I think it's primarily so that the compiler knows that these literal values are unsigned, so you don't get odd compiler warnings in various situations (because otherwise a numeric literal is a signed int).
It's just that it doesn't achieve that. A uint16_t will get promoted to a signed int by your average 32 bit compiler before any computation is done with it.
It does achieve that if you directly use the constant, such as in an assignment or argument passing, by itself. That's the most you can do when defining constants anyway. So this is not a reason not to "cast" the constant to a specific type. As I said (3rd time), there are stdint macros for this anyway.
That being said, yes, when used in any arithmetic expression, integers will get promoted to int implicitly by C, which is one of its most horrific features IMVHO (very humble and devoted, just not to offense anyone, you never know). It has made generations of C developers make stupid mistakes with what looked like the most innocuous expressions. Anyway. (Yeah as soon as you don't want strict typing, that's almost inevitably what you get.)

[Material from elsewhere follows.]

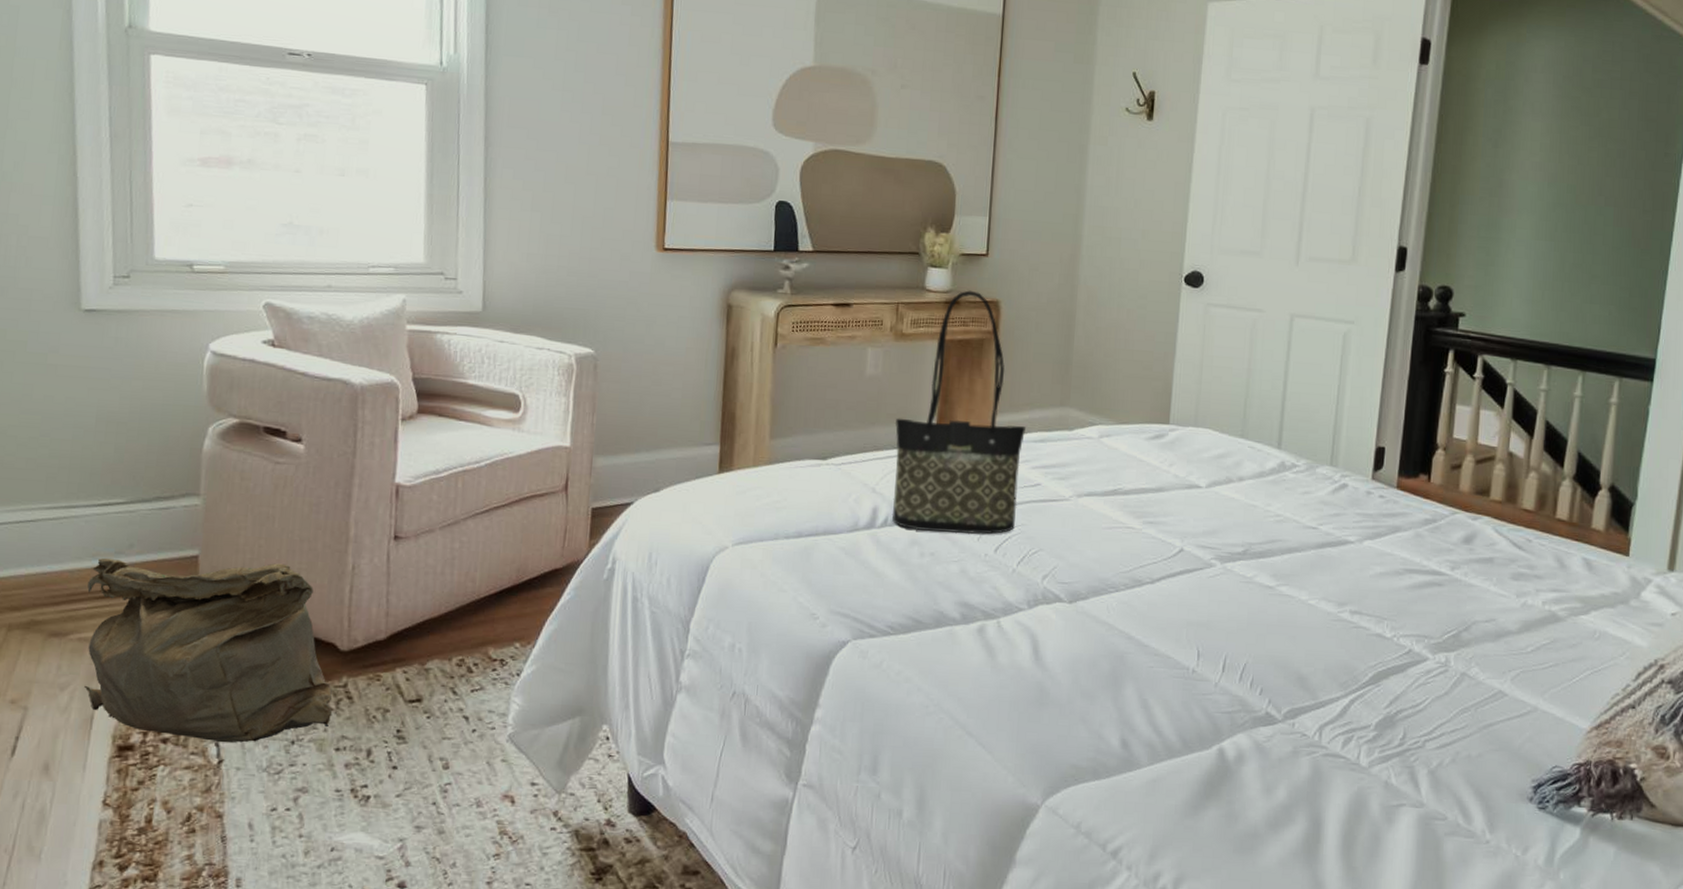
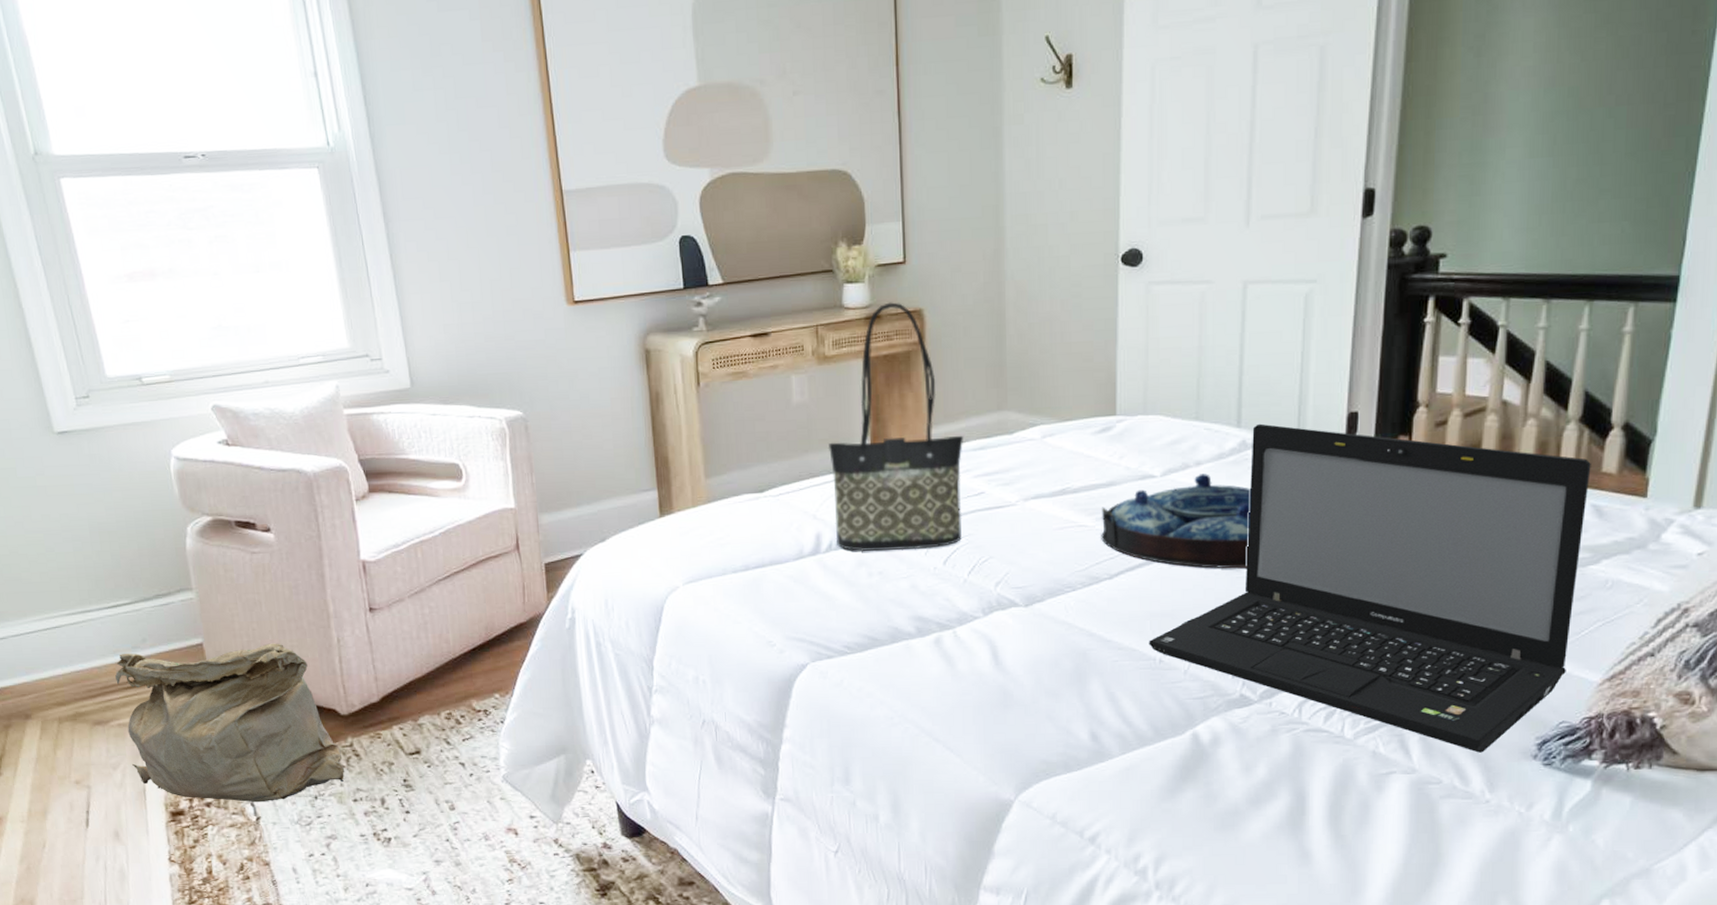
serving tray: none [1146,489,1288,586] -> present [1101,474,1252,569]
laptop: none [1183,447,1583,792] -> present [1149,423,1591,753]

In any expression which would combine several constants, such as a OR in the OP's example, you'd still need to cast the whole expression to make things perfectly warning-free with even the most aggressive warning options.
So that would be: FLASH->CTLR = (uint32_t)(FLASH_CTLR_STRT | FLASH_CTLR_PAGE_ER);
If you'd expect or'ing two uint32_t integers to naturally yield a uint32_t integer, then try avoiding C. Really!
Some (a lot?) developers don't care much though and don't cast much of anything unless tortured to do so, and live with the warnings or disable as much of them as possible. Not that I suggest doing that, but, your pick.